Was den Goldmarkt anbetrifft, so ist die heute an jedem
Goldmarkt bestehende Unterscheidung
zwischen dem Preis fuer Goldbarren und dem fuer Goldstuecke beachtlich.
In Deutschland kostet nach der letzten mir zugegangenen Nachricht ein
Goldstueck von 20 Mark: 42 Papiermark. Ein 20-Markstueck enthaelt genau 7,1686
Gramm Feingold, so dass hiernach 1 Grammm Feingold in Muenzform DM 5,85 kostet.

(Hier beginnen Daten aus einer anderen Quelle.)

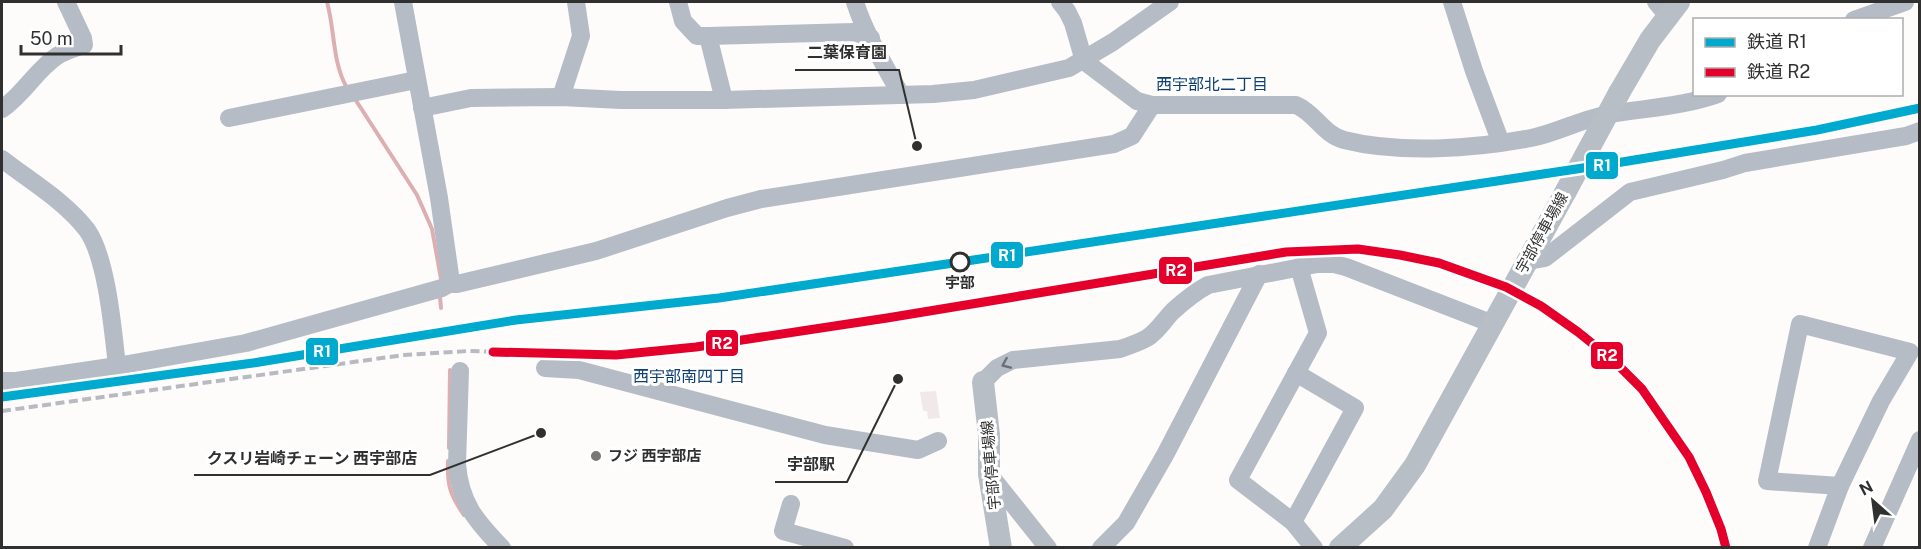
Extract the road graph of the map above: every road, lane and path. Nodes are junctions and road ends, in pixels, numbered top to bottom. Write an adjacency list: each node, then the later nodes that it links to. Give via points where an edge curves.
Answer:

In Barrenform kostet Feingold nach der "Welt" pro Gramm DM 4,95, wenn
der Barren 50 Gramm oder weniger wiegt. (*) (*) (Einige Korrekturen, im naechsten
kurzen Brief, sind zu beachten!!! - J.Z., 3.11.03.) In Paris und im Orient war
der Unterschied zwischen Barrenpreis und Muenzpreis bis zu 40 %. Kein
Wunder! Mit der Goldmuenze kann man auch
heute noch - - zahlen, mit dem Barren nicht.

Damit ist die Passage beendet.